Они вышли из клиники, и Маккой остолбенел, не веря своим глазам. В ночном небе висела луна, огромная и флуоресцирующая. Свет от нее был гораздо ярче, чем от луны в его родной Джорджии в период уборки урожая.

– Но… у Вулкана нет луны! – опешил Маккой. Сорел посмотрел вверх на висевшее светило.

– Это не спутник Вулкана, Леонард. Это ТКут, такая же планета, как и Вулкан. Она движется по эксцентрической траектории и раз в семь лет приближается довольно плотно к Вулкану, как сейчас. Через четырнадцать лет она будет от нас на максимально удаленном расстоянии. Происходит это раз в триста лет, и тогда ее диск занимает половину небосвода. Ночью, свет от ТКут такой яркий, что становится видно, как днем.

– Изумительно! – забыв об усталости, восхитился Маккой.

– Эта планета является достопримечательностью и привлекает туристов, – сказал Сорел. – Может быть, во время твоего пребывания здесь тебе захочется совершить ночную поездку в пустыню? Экскурсии организуются для посетителей с других планет.

– Не думаю, что мне доставит удовольствие прогулка по пустыне в качестве развлечения.

– Нет, Леонард, пешком там никто не ходит. В это время года там очень опасно. Когда ТКут освещает небо в середине лета, ле-матя становятся наиболее активными.

– Ле-матя?

– Это хищники, по размерам крупнее, чем сехлаты, с ядовитыми клыками и когтями. В это время они бродят повсюду в поисках воды, так как пустыня обезвоживается. Обнаружив добычу, они убивают ее, даже если их не мучит голод.

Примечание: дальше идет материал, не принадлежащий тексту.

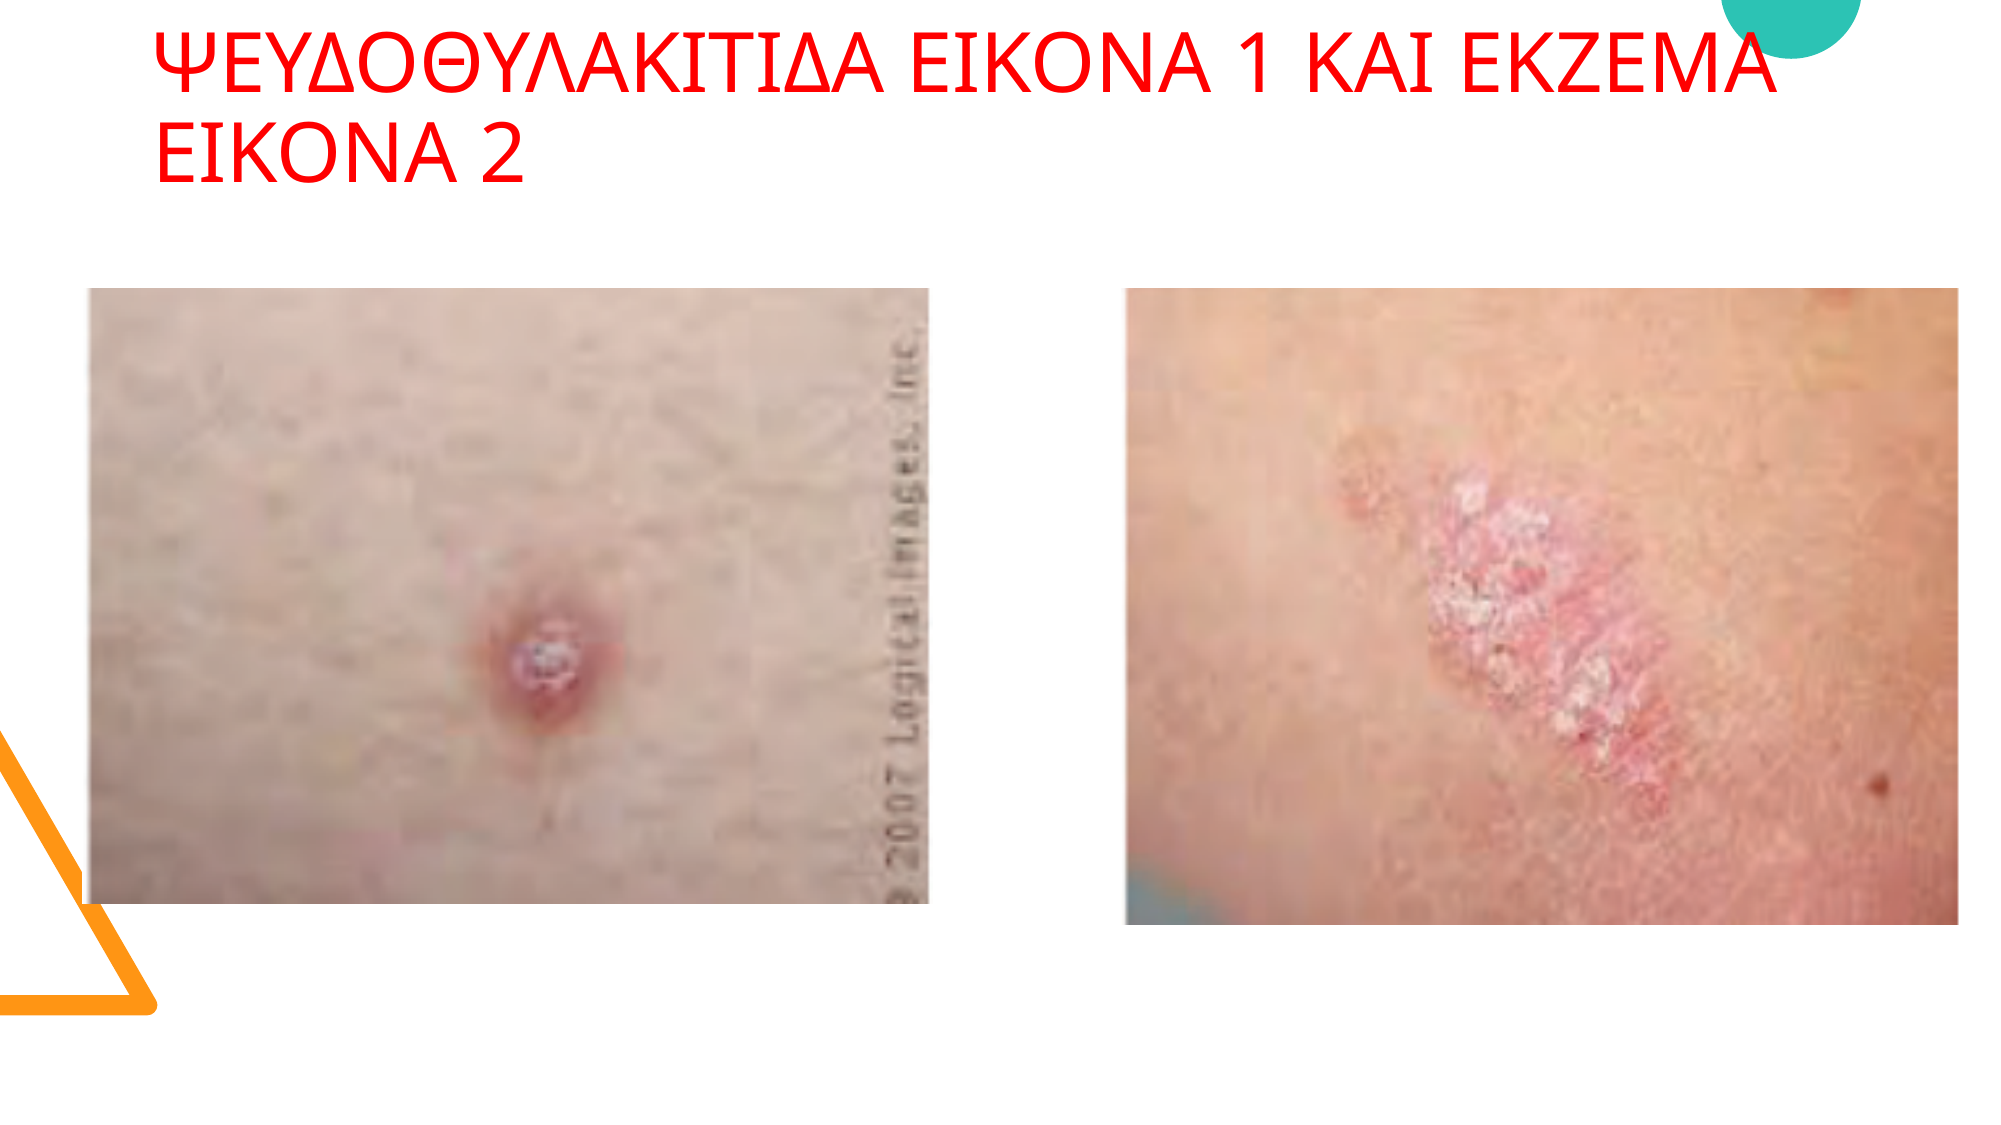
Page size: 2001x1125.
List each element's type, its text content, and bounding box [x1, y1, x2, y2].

– У вулканцев весьма оригинальное представление о достопримечательностях, – заметил Маккой.

Они подошли к наземному автомобилю Сорела. Даже короткая ночная прогулка по удушливой ночной жаре, и та добавила Маккою раздражительности.

Вулканец прислонил руку к замку машины и дверцы распахнулись. Он терпеливо продолжал свои объяснения:

– Ле-матя – не достопримечательность. Люди едут в пустыню полюбоваться ее красотой при свете ТКут. Поездки совершаются на транспорте, имеющем защитные прозрачные оболочки. Сейчас, они, должно быть, уехали, чтобы поспеть к восходу ТКут – Да, вид там будет замечательный, – согласился Маккой, с облегчением окунувшись в прохладу кондиционированного воздуха машины. – В автомобиле с системой охлаждения, да со стаканчиком горячительного мятного напитка в руке…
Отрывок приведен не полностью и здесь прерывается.